━━━━━ SUPPLIED DATA

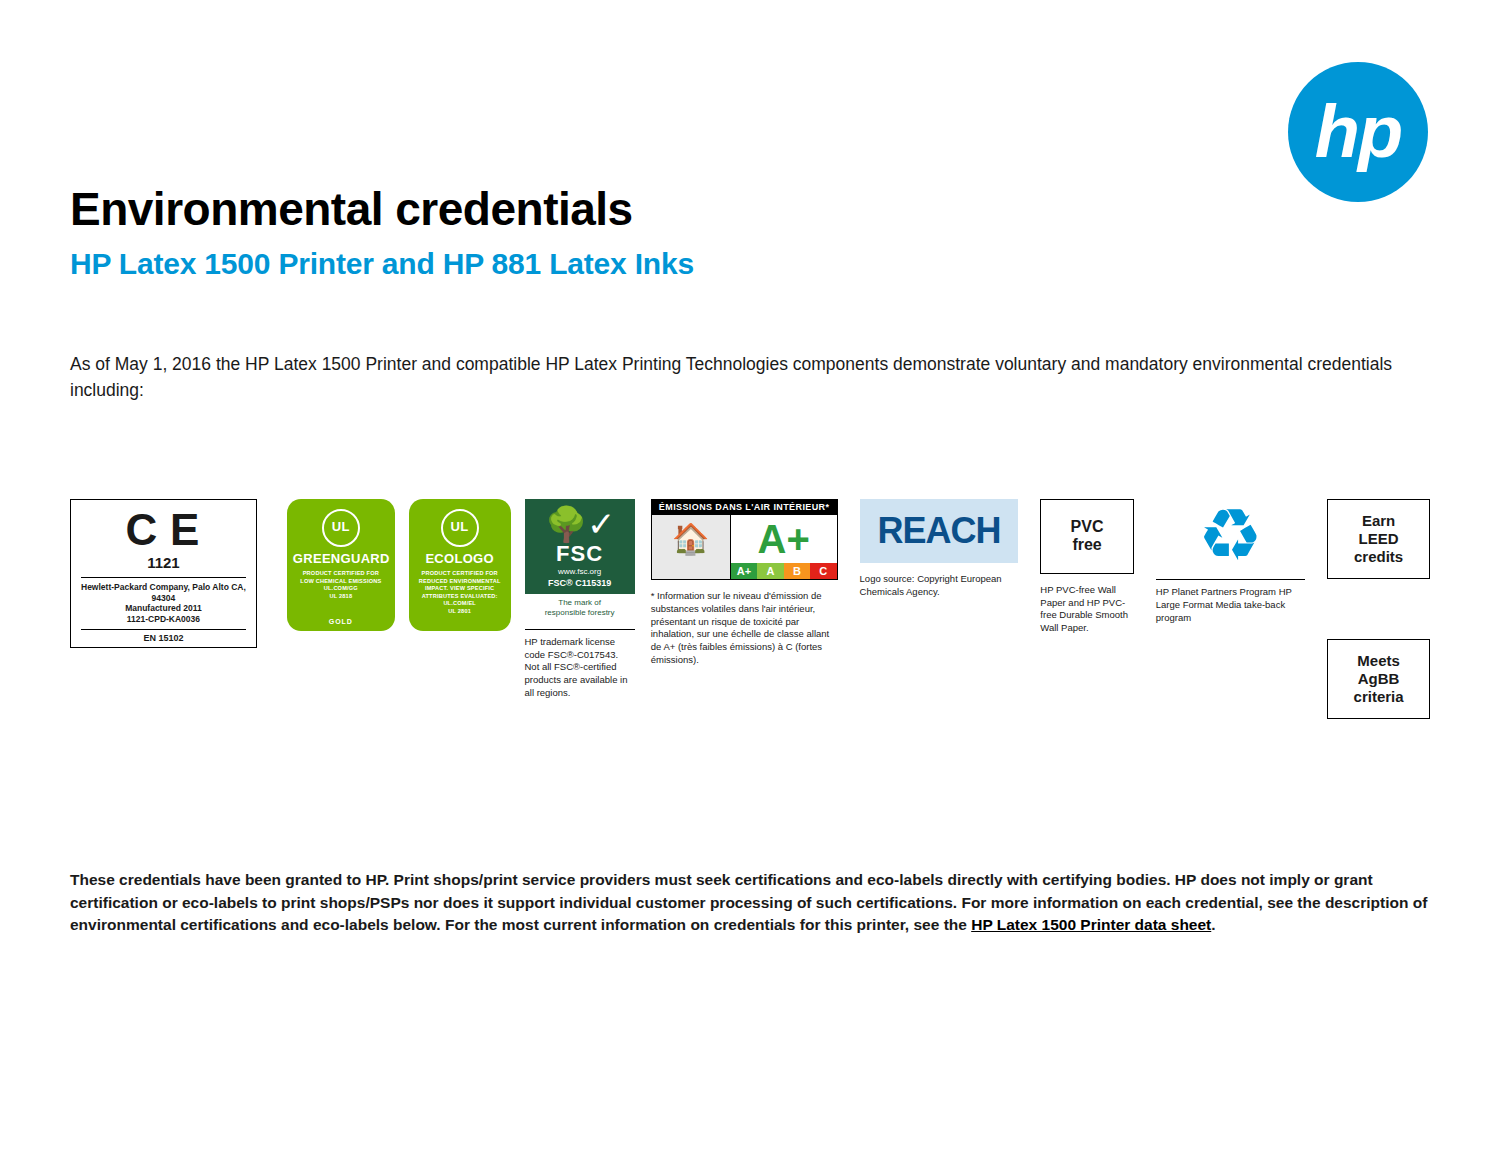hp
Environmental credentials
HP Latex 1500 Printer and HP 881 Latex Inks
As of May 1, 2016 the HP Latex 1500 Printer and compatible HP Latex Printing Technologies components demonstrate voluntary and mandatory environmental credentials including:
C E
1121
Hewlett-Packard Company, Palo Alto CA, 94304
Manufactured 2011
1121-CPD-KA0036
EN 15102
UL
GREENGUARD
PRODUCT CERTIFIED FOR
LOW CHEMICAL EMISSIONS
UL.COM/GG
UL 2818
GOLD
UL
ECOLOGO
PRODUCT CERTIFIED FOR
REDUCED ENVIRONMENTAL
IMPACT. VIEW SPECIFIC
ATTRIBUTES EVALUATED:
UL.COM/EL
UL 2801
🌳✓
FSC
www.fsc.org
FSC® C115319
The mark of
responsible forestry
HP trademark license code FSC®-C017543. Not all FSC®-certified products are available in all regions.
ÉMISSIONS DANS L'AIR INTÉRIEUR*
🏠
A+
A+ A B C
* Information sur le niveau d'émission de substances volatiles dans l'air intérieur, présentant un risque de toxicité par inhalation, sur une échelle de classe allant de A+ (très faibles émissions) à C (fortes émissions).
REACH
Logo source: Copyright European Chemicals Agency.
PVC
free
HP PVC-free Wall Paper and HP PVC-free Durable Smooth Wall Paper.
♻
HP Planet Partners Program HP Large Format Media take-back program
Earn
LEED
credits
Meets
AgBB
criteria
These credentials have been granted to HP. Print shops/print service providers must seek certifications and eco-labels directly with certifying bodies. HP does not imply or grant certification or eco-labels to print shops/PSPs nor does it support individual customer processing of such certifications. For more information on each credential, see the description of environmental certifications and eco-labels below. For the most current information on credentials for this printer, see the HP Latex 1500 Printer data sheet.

━━━━━━━━━━

WHAT TO WORK ON:
Your answer should consist of each line above in which "Printer" appears.

SOLUTION TO THE PROBLEM:
HP Latex 1500 Printer and HP 881 Latex Inks
As of May 1, 2016 the HP Latex 1500 Printer and compatible HP Latex Printing Technologies components demonstrate voluntary and mandatory environmental credentials including:
These credentials have been granted to HP. Print shops/print service providers must seek certifications and eco-labels directly with certifying bodies. HP does not imply or grant certification or eco-labels to print shops/PSPs nor does it support individual customer processing of such certifications. For more information on each credential, see the description of environmental certifications and eco-labels below. For the most current information on credentials for this printer, see the HP Latex 1500 Printer data sheet.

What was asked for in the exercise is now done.